» HOW TO COMPLETE THIS TASK
Only lines that contain the word "through" belong in the answer; copy them from the records below.

-- RECORD EXTRACTS follows --

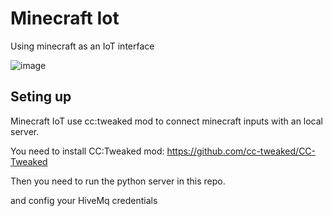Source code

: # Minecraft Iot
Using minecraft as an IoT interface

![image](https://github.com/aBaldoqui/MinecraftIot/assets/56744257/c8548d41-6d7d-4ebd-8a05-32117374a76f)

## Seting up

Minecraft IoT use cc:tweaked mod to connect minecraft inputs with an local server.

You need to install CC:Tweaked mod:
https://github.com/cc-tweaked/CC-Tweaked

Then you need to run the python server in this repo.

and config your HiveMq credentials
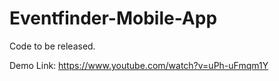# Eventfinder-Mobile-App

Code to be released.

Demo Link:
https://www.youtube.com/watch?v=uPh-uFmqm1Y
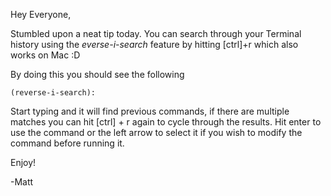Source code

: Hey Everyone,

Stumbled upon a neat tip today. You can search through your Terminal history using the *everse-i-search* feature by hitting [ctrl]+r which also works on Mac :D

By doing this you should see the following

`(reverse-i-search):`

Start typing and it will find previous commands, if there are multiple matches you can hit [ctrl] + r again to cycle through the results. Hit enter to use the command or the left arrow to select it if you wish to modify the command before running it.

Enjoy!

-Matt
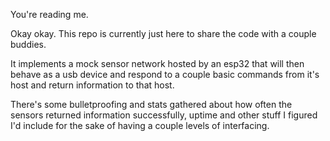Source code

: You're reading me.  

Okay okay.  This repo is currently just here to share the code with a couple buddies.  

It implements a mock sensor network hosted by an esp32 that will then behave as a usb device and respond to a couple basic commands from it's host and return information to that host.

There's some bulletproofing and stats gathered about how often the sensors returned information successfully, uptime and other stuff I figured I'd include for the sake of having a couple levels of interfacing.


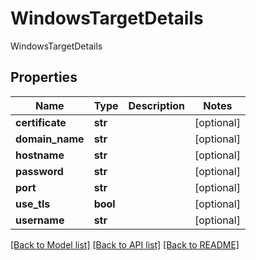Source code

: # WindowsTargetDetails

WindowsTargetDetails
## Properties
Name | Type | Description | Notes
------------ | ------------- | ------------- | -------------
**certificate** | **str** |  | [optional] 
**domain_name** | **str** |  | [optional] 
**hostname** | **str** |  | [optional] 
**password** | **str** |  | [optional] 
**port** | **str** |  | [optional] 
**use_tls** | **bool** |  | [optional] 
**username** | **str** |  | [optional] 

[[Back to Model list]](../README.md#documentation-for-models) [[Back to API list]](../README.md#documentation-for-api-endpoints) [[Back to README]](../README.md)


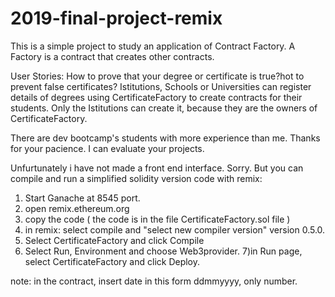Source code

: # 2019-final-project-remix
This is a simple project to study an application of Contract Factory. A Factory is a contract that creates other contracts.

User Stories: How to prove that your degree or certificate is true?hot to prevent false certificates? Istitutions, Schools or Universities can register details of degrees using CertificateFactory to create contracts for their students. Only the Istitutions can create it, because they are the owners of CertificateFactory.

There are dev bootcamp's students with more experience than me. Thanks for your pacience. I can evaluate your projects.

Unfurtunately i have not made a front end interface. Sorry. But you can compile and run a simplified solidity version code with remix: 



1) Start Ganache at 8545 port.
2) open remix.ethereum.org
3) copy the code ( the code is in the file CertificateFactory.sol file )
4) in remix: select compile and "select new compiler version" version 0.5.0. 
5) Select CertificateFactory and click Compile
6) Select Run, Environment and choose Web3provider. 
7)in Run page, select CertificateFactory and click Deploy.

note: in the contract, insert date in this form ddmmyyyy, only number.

-- RECORD EXTRACTS concluded --
-- RECORD EXTRACTS follows --

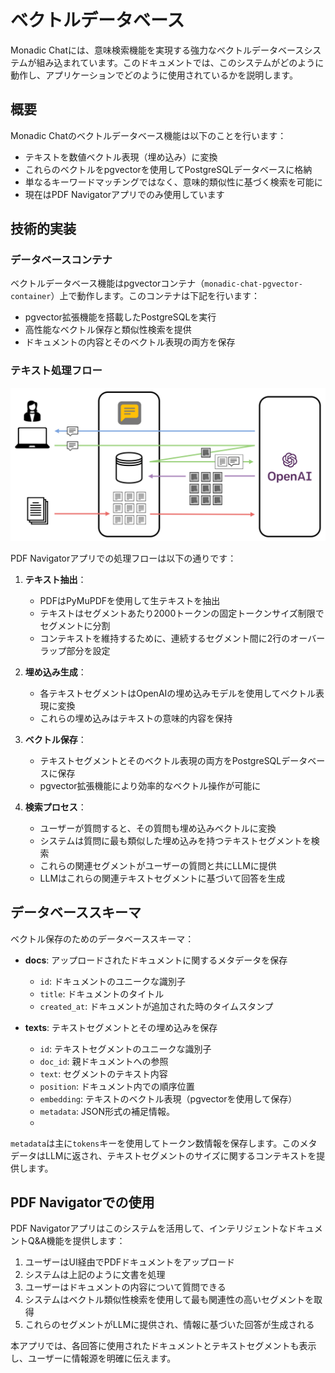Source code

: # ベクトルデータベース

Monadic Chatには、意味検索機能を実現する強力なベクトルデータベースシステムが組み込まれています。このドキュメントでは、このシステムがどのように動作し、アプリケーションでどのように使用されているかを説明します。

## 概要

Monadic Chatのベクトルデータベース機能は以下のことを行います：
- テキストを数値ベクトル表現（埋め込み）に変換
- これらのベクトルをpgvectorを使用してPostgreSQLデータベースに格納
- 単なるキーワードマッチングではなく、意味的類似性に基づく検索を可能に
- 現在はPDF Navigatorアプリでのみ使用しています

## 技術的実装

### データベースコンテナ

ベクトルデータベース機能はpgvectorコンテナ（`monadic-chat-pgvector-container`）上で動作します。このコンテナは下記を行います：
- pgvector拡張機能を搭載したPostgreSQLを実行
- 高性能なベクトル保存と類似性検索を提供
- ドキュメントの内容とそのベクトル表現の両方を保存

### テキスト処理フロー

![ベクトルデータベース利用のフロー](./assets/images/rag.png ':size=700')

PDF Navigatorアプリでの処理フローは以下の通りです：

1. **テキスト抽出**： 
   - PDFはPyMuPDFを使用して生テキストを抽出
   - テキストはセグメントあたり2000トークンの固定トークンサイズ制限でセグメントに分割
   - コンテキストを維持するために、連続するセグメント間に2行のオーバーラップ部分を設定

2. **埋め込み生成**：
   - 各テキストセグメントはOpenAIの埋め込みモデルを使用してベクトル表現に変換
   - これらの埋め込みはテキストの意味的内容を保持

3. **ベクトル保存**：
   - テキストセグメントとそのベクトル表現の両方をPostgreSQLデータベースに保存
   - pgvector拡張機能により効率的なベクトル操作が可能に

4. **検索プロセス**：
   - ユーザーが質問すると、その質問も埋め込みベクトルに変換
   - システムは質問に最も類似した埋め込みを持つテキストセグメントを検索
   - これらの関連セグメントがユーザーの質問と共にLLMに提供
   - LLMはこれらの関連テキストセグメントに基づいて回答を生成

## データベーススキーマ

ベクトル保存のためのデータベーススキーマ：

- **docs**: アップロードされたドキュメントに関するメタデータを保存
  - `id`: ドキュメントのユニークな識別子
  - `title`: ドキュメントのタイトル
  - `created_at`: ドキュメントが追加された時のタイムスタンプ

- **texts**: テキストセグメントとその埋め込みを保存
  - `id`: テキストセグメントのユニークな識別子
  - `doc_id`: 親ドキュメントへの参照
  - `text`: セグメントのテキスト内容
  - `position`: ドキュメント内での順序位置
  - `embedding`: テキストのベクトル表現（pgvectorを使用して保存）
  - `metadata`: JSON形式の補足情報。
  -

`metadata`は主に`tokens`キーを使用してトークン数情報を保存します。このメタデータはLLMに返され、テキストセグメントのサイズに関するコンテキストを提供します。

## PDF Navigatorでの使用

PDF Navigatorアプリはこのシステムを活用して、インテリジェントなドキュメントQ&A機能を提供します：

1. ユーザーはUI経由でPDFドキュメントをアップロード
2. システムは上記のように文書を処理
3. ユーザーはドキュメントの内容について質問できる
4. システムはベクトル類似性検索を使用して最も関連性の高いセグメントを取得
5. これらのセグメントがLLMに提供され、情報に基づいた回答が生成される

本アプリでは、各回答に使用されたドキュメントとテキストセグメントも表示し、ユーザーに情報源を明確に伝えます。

-- RECORD EXTRACTS concluded --

» WRITTEN SOLUTION
Stumbled upon a neat tip today. You can search through your Terminal history using the *everse-i-search* feature by hitting [ctrl]+r which also works on Mac :D
Start typing and it will find previous commands, if there are multiple matches you can hit [ctrl] + r again to cycle through the results. Hit enter to use the command or the left arrow to select it if you wish to modify the command before running it.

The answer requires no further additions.